Die Berechtigungsmanagement-Software tenfold teilt die Berechtigungen in Ihrem Unternehmen nicht nur automatisch nach dem PoL-Prinzip zu, sondern sie unterstützt Sie auch bei der Bereinigung Ihrer Berechtigungsstruktur. Die Implementierung der Software wird durch professionellen Support begleitet.

Least Privilege Principle mit tenfold

tenfold baut Ihre Berechtigungsstruktur automatisch nach dem Least Privilege Prinzip auf. Der tenfold Profilassistent analysiert, welche Berechtigungen in den einzelnen Abteilungen zum Standardset gehören. Anschließend teilt die Software diese Standardrechte vollautomatisch und quer durch alle Systeme (u.a. Active Directory und SAP) zu.

Der entscheidende Unterschied zur händischen Administration liegt darin, dass die Automatisierung auch andersherum funktioniert: Bei einem Abteilungswechsel entzieht die Software nach Ablauf eines definierten Übergangszeitraums (z.B. zu Einarbeitungszwecken) automatisch die alten Berechtigungen und erteilt jene für die neue Abteilung.

Tritt ein Mitarbeiter aus dem Unternehmen aus, löscht tenfold sämtliche Konten und Zugangsrechte. Ein erneuter Creep of Privileges ist mit tenfold daher ausgeschlossen.
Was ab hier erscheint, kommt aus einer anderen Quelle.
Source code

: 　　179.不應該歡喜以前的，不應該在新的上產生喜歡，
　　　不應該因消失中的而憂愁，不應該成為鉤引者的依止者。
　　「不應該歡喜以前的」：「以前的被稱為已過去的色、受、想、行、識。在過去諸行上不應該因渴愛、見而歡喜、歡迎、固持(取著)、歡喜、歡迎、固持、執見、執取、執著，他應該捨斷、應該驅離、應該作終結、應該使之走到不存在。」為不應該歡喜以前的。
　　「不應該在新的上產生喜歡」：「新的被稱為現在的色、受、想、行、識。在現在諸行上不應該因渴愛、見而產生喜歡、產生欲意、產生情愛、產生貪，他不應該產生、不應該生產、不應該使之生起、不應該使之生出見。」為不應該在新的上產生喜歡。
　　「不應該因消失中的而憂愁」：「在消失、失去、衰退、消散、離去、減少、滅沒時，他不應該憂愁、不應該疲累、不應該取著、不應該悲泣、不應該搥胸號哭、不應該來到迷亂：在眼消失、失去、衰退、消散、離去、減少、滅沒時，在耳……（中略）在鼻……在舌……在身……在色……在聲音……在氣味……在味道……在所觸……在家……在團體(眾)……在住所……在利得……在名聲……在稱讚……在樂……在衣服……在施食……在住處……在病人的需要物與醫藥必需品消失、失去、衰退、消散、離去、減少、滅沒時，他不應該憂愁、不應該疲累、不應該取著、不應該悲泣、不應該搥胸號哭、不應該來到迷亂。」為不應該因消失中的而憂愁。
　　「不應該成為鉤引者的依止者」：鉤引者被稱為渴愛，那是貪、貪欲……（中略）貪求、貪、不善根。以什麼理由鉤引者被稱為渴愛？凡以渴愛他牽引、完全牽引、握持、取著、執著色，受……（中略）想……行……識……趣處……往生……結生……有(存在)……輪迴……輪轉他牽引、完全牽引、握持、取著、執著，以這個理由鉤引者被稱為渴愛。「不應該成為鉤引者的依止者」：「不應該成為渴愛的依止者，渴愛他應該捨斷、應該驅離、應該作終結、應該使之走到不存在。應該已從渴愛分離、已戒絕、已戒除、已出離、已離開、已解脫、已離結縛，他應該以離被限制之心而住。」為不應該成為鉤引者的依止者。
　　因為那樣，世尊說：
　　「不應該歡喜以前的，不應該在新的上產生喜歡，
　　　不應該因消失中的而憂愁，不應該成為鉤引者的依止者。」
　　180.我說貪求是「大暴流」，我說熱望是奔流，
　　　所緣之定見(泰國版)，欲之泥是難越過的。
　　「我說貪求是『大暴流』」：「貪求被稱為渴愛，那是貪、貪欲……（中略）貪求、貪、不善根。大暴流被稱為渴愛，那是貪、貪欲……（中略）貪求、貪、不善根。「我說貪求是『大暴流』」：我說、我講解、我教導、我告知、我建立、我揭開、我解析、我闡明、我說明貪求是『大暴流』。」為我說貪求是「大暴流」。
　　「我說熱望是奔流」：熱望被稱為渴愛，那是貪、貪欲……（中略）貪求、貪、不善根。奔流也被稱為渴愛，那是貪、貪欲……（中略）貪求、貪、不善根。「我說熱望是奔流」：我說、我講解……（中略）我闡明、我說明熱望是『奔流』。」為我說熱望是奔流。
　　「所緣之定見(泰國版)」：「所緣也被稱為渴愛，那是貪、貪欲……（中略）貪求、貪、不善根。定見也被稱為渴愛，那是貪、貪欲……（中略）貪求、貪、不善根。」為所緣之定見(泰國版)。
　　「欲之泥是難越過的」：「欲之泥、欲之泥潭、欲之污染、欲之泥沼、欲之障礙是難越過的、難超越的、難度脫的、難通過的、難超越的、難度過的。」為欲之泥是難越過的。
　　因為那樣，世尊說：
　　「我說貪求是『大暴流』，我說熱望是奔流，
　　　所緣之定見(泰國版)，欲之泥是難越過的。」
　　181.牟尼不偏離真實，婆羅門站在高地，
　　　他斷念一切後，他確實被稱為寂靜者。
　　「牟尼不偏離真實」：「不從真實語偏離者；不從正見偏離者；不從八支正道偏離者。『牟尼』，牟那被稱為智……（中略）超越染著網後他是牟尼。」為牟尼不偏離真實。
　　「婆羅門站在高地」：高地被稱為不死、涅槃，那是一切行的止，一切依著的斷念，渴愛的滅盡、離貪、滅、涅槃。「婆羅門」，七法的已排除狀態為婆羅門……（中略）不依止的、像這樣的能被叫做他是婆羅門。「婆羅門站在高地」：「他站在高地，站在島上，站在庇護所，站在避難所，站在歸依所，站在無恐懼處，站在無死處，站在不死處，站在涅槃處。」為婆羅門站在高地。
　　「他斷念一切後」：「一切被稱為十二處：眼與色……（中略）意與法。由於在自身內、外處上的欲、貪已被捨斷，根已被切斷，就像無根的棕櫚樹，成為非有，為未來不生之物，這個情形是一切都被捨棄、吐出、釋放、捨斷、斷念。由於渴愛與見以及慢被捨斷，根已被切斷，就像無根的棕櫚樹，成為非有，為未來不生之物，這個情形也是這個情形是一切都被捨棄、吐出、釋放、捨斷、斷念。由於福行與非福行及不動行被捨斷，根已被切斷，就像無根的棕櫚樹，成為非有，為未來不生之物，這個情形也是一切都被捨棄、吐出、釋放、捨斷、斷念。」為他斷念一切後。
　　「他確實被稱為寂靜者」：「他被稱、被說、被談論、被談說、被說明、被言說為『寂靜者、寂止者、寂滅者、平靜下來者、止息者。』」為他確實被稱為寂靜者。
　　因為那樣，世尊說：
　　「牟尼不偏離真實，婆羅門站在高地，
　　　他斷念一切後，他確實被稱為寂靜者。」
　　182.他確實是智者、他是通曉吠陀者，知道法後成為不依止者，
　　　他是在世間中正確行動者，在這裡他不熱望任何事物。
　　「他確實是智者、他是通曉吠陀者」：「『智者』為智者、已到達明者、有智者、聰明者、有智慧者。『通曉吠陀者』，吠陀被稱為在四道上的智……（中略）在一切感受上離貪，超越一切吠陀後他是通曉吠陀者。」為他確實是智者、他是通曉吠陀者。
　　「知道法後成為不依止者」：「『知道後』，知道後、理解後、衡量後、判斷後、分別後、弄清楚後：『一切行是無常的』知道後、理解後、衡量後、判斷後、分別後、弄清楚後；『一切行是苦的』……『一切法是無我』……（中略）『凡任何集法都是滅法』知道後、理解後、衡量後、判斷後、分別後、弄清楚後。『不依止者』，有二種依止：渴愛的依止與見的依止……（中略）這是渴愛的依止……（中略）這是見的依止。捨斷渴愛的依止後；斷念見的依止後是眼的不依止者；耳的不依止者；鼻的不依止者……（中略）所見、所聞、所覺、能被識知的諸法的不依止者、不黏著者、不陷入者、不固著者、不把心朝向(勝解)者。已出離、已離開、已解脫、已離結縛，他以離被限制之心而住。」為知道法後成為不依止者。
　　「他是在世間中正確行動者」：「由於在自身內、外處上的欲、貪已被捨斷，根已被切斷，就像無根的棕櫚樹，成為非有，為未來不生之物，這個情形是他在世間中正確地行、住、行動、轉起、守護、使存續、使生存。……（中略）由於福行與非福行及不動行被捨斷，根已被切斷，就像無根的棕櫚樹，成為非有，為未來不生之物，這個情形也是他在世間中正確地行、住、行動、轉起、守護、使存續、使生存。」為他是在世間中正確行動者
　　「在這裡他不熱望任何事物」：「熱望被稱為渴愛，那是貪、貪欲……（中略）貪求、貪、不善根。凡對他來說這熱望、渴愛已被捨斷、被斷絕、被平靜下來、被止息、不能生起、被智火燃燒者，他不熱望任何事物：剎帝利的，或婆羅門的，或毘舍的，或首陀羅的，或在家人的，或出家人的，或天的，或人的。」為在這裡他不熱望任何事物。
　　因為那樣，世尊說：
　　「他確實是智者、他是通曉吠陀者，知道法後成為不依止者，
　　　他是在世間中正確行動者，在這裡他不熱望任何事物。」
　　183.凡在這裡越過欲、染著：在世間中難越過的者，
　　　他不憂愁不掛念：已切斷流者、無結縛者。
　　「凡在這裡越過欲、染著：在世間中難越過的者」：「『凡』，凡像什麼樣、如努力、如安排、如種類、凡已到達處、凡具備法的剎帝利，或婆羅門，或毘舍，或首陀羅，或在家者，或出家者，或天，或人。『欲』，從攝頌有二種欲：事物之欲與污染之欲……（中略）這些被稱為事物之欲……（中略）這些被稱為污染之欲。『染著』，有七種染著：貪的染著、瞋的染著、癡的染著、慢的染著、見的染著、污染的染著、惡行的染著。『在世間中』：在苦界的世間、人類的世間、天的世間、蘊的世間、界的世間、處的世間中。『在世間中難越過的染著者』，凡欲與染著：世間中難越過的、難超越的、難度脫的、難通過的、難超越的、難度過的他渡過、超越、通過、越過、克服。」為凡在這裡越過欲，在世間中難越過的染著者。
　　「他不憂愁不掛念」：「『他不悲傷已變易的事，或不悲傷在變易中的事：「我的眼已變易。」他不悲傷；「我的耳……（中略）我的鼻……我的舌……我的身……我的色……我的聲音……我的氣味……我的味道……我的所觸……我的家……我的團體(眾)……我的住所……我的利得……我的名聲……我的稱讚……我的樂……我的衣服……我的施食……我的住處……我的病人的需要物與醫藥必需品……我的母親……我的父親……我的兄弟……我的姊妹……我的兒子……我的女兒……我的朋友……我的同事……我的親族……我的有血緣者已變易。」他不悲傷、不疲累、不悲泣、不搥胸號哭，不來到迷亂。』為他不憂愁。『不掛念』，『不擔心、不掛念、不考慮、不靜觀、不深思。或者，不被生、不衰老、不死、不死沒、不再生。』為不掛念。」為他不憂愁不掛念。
Maßnahmenempfehlung Lösung in tenfold
Entfernen aller veralteten und/oder überflüssigen Berechtigungen Nachdem die Profile definiert wurden, gleicht tenfold diesen Datensatz mit der aktuellen Berechtigungsstruktur ab. Dabei entfernt die Software automatisch alle Berechtigungen, die laut Profilen nicht unbedingt erforderlich sind.
Just-in-Time-Ausweitung von Zugriffen In tenfold kann der User im Self Service Zugriffsrechte beantragen und der Dateneigentümer kann diese in einem Workflow freigeben oder ablehnen. Es ist nicht möglich, Berechtigungen “auf Vorrat” zu beantragen oder diese freizugeben.
fixe Ablaufdaten für on-top-Berechtigungen Bei Berechtigungen, die zusätzlich zum Standardset einer Abteilung vergeben werden und aus Sicherheitsgründen ein Ablaufdatum benötigen, kann die Software diesen Workflow automatisiert abbilden. Für den Data Owner besteht dabei immer auch die Möglichkeit, die Frist zu verlängern.
lückenlose Dokumentation aller Aktivitäten im Zusammenhang mit Administratorkonten tenfold sorgt für eine lockenlose Dokumentation ALLER Vorgänge und Aktivitäten und gibt auf Knopfdruck revisionssichere Reports aus.
Dateneigentümer zur regelmäßigen Kontrolle verpflichten Die sog. Rezertifizierung von Berechtigungen ist ein integraler Bestandteil von tenfold.